Apparently, that self-slighting has started to dissipate. And, apparently, all that work is paying off.

“His body’s in better shape than I’ve ever seen him,” Jordan said. “He’s always in shape, but he is chiseled, he’s cut. He’s got the glare in his eye. He wants to come back stronger than ever.”

This whole ordeal was all a bit new to the 25-year-old Arenas, whose only previous significant injury in the pros was an abdominal problem that limited him to 55 games in 2003-4.

He decided early on during this rehabilitation that he did not want to wear a knee brace so as not to have a constant reminder of what happened. The mental recuperation was just as important as the physical.

Still, Jordan cautioned after Day 2 of practice: “He’s not the real Gil that we all know. Not yet. And it’s normal. But he’s working hard.

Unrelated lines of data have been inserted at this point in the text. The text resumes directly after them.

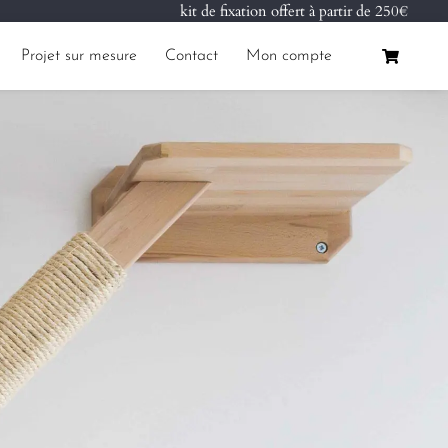
kit de fixation offert à partir de 250€
Projet sur mesure
Contact
Mon compte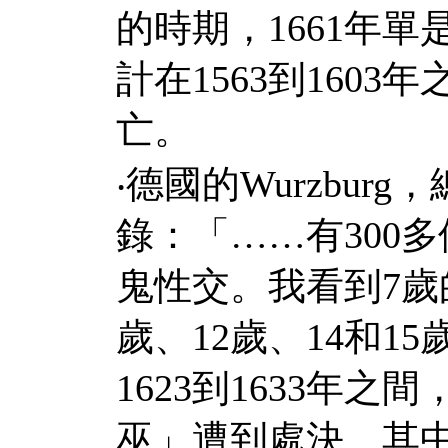
的時期，
1661
年單
計在
1563
到
1603
年
亡。
‧
德國的
Wurzburg
，
錄：「
……
有
300
多
鬼性交。我看到
7
歲
歲、
12
歲、
14
和
15
1623
到
1633
年之間
巫」遭到處決。其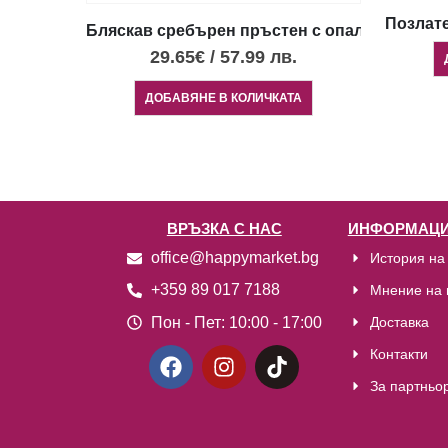
Позлате
Бляскав сребърен пръстен с опал
29.65
€
/
57.99
лв.
ДОБАВЯНЕ В КОЛИЧКАТА
ВРЪЗКА С НАС
ИНФОРМАЦИ
office@happymarket.bg
История на
+359 89 017 7188
Мнение на 
Пон - Пет:
10:00 - 17:00
Доставка
Контакти
За партньо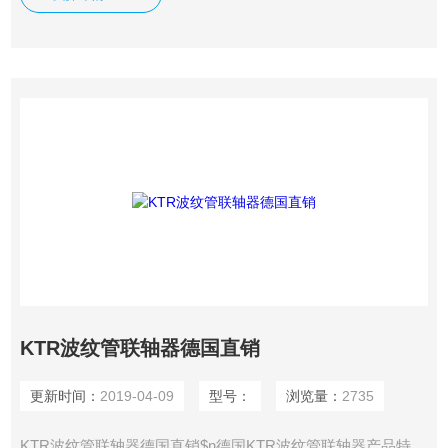
KTR波纹管联轴器德国直销
更新时间：
2019-04-09
型号：
浏览量：
2735
KTR波纹管联轴器德国直销$n德国KTR波纹管联轴器产品特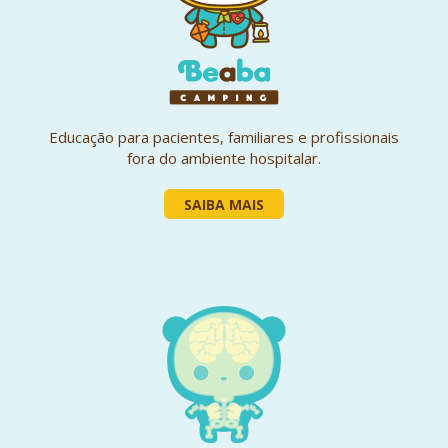
Educação para pacientes, familiares e profissionais
fora do ambiente hospitalar.
SAIBA MAIS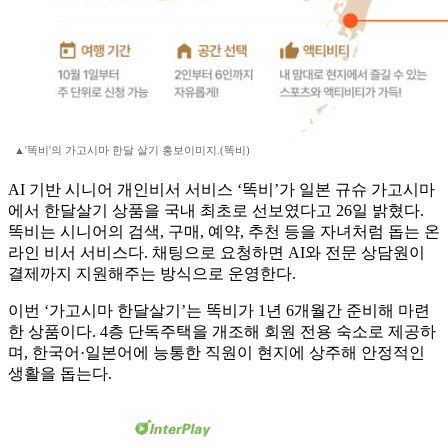
▲'똑비'의 가고시마 한달 살기 홍보이미지.(똑비)
AI 기반 시니어 개인비서 서비스 ‘똑비’가 일본 규슈 가고시마
에서 한달살기 상품을 국내 최초로 선보였다고 26일 밝혔다.
똑비는 시니어의 검색, 구매, 예약, 추천 등을 자녀처럼 돕는 온
라인 비서 서비스다. 채팅으로 요청하면 AI와 전문 상담원이
결제까지 지원해주는 방식으로 운영한다.
이번 ‘가고시마 한달살기’는 똑비가 1년 6개월간 준비해 마련
한 상품이다. 4층 단독주택을 개조해 회원 전용 숙소로 제공하
며, 한국어·일본어에 능통한 직원이 현지에 상주해 안정적인
생활을 돕는다.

“He’s still our best player; he’s still the best player out here. He’s not the real deal yet. When? It’s going to come.”

But Arenas does not want to wait. Ask him how his knee held up at the start of training camp, and you hear what you expect to hear.

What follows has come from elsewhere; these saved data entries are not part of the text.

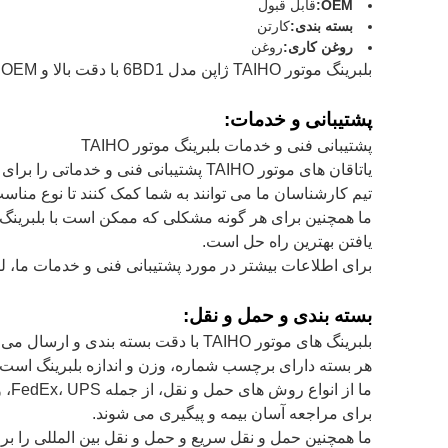
OEM:
قابل قبول
بسته بندی:
کارتن
روغن کاری:
روغن
بلبرینگ موتور TAIHO ژاپن مدل 6BD1 با دقت بالا و OEM قابل قبول در کارتن بسته بندی شده و با روغن روغن کاری شده است.
پشتیبانی و خدمات:
پشتیبانی فنی و خدمات بلبرینگ موتور TAIHO
یاتاقان های موتور TAIHO پشتیبانی فنی و خدماتی را برای اطمینان از دریافت بهترین عملکرد ممکن از یاتاقان های موتور ارائه می دهد.
تیم کارشناسان ما می توانند به شما کمک کنند تا نوع مناسب
ما همچنین برای هر گونه مشکلی که ممکن است با بلبرینگ م
یافتن بهترین راه حل است.
برای اطلاعات بیشتر در مورد پشتیبانی فنی و خدمات ما، لطف
بسته بندی و حمل و نقل:
بلبرینگ های موتور TAIHO با دقت بسته بندی و ارسال می شوند تا از کیفیت و ایمنی در هنگام حمل و نقل اطمینان حاصل شود.
هر بسته دارای برچسب شماره، وزن و اندازه بلبرینگ است.بیرون هر جعبه به وضوح با 
برای مراجعه آسان بیمه و پیگیری می شوند.
ما همچنین حمل و نقل سریع و حمل و نقل بین المللی را بر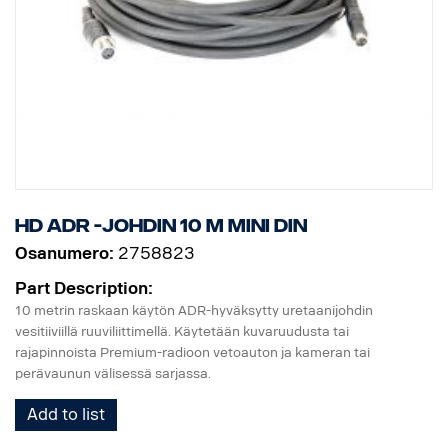
HD ADR -johdin 10 m MINI DIN
Osanumero:
2758823
Part Description:
10 metrin raskaan käytön ADR-hyväksytty uretaanijohdin
vesitiiviillä ruuviliittimellä. Käytetään kuvaruudusta tai
rajapinnoista Premium-radioon vetoauton ja kameran tai
perävaunun välisessä sarjassa.
Add to list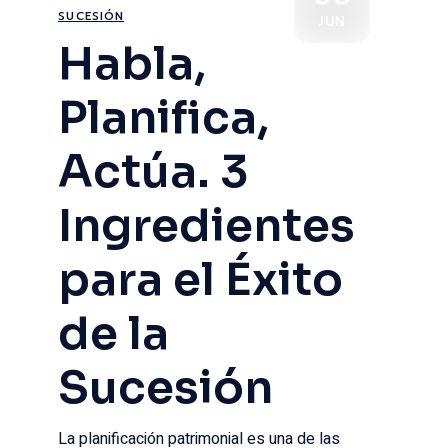
SUCESIÓN
JUN
Habla,
Planifica,
Actúa. 3
Ingredientes
para el Éxito
de la
Sucesión
La planificación patrimonial es una de las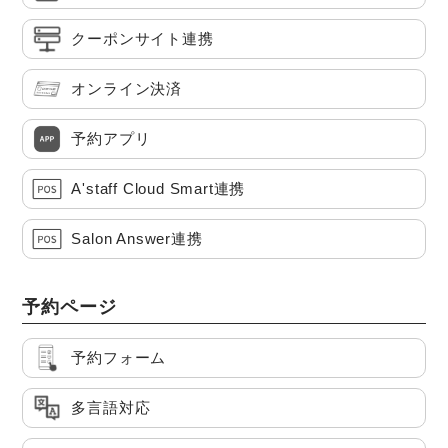
クーポンサイト連携
オンライン決済
予約アプリ
A'staff Cloud Smart連携
Salon Answer連携
予約ページ
予約フォーム
多言語対応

“I’m 100 percent now; been 100 percent for the last month,” Arenas said, then nodded in the direction of a group of teammates walking out of Virginia Commonwealth University (http://topics.nytimes.com/top/reference/timestopics/organizations/v/virginia_commonwealth_university/index.html?inline=nyt-org)’s arena. “Ask them. They’re getting killed out there.”

No doubt.

TDMVPDPOY
10-07-2007, 09:26 AM
this guy is starting to becoming like kobe, positive or negative news, attention media whore

Walter Craparita
10-07-2007, 10:04 AM
On Rome he said he spends 10-12 hours A DAY playing video games and lives on 3 hours of sleep.

JamStone
10-07-2007, 10:22 AM
At least he's humble ...

SenorSpur
10-07-2007, 11:19 AM
I still say he's NOT and point guard.

He's a ball-hawking shooting guard.

JamStone
10-07-2007, 11:23 AM
ball hawk? or ball hog?

exstatic
10-07-2007, 12:29 PM
Arenas could be the Second Coming and couldn't possibly back up all of his talk. The boy is ALL mouth. He thinks he's better than fucking LeBron? :lmao

SenorSpur
10-07-2007, 02:52 PM
ball hawk? or ball hog?

You got it. Ball hogging. My bad! :lol

Bruno
10-07-2007, 04:00 PM
I really like Arenas : Great player and he makes me laugh a lot.

bdictjames
10-07-2007, 04:03 PM
He's a good role model to kids though.

Arenas should be in the top 10 at least. This guy (the author) must be on crack or something.

SpursDynasty
10-07-2007, 04:49 PM
Did anyone read Arenas' blog about people jumping on the Celtics bandwagon and saying that the Wizards will beat the Celtics on opening night?

Findog
10-07-2007, 05:33 PM
Did anyone read Arenas' blog about people jumping on the Celtics bandwagon and saying that the Wizards will beat the Celtics on opening night?

He's just making the blog entries that he's supposed to make.

ShoogarBear
10-07-2007, 07:12 PM
I notice that in the list of all the things Arenas was doing, working on his defense was not one of them.